◆ **Rendered chart images**
────

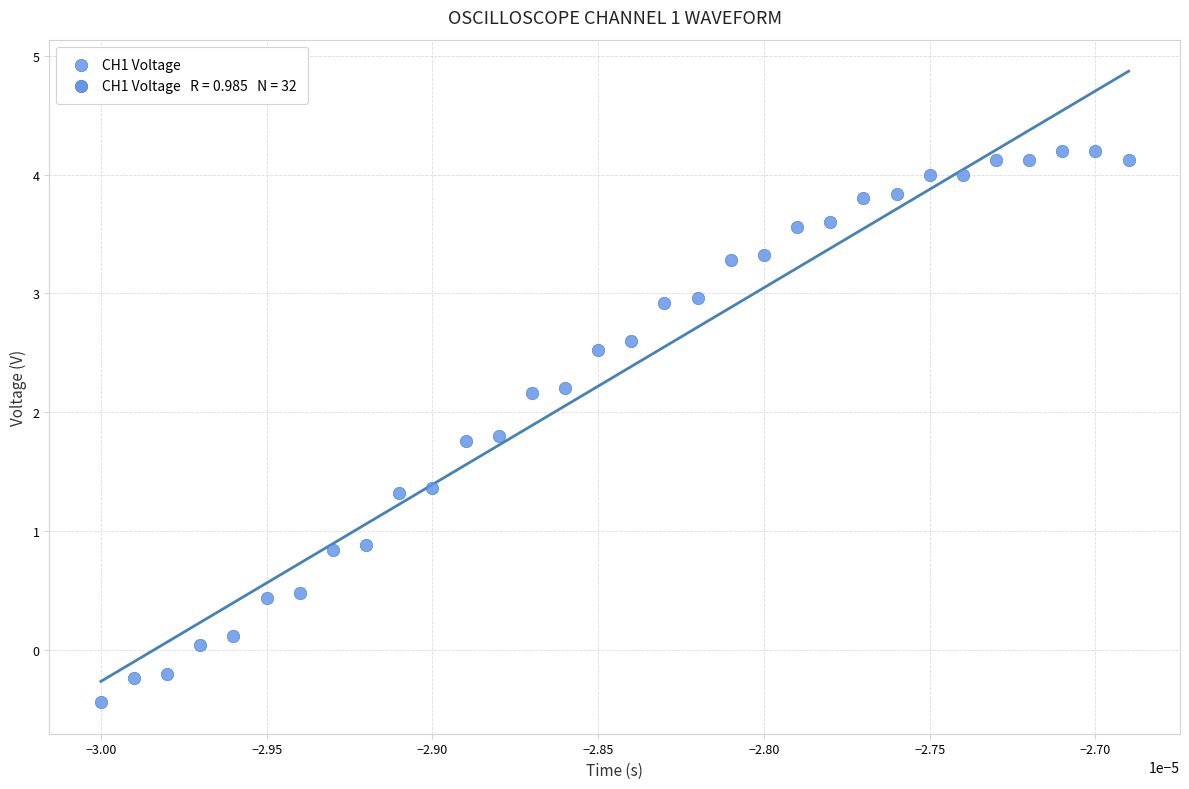

What is the range of Y values (max minus min)?

4.6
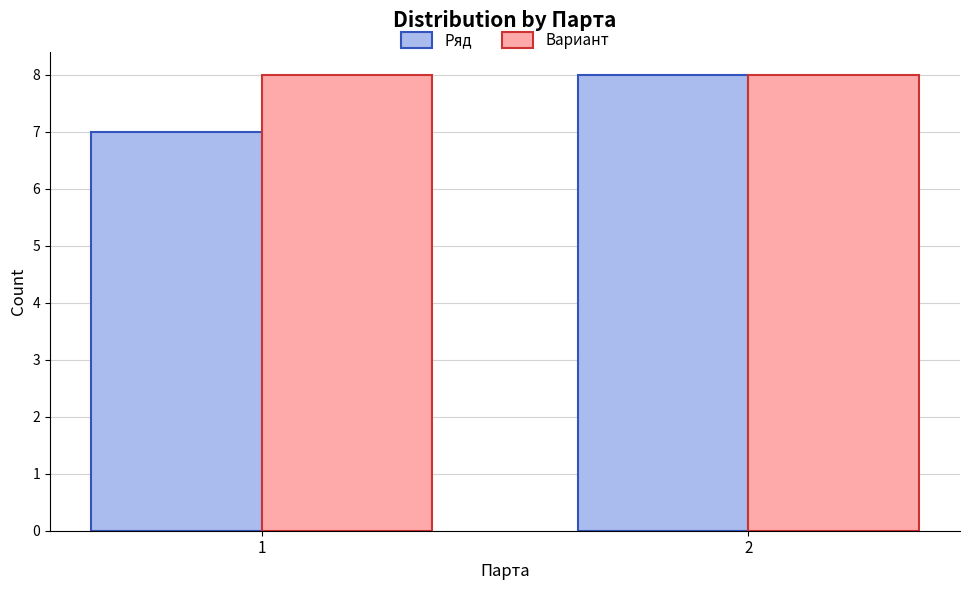

List the labels in order of Ряд value, largest first.

2, 1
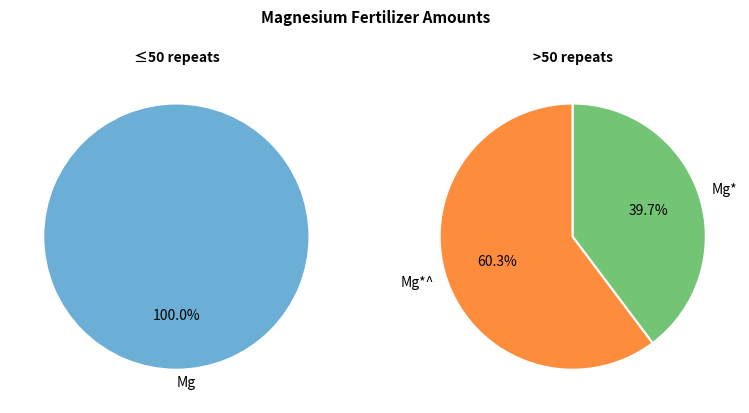

Rank the categories by value from highest to lowest.

Mg*^, Mg*, Mg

────

◆ **TRY IT**
Write all of the rows out again, switching "categories" to "groups" and changing nothing else. Leave the pictures out of your answer.

◆ **EXERCISE SOLUTION**
What is the range of Y values (max minus min)?

4.6

List the labels in order of Ряд value, largest first.

2, 1

Rank the groups by value from highest to lowest.

Mg*^, Mg*, Mg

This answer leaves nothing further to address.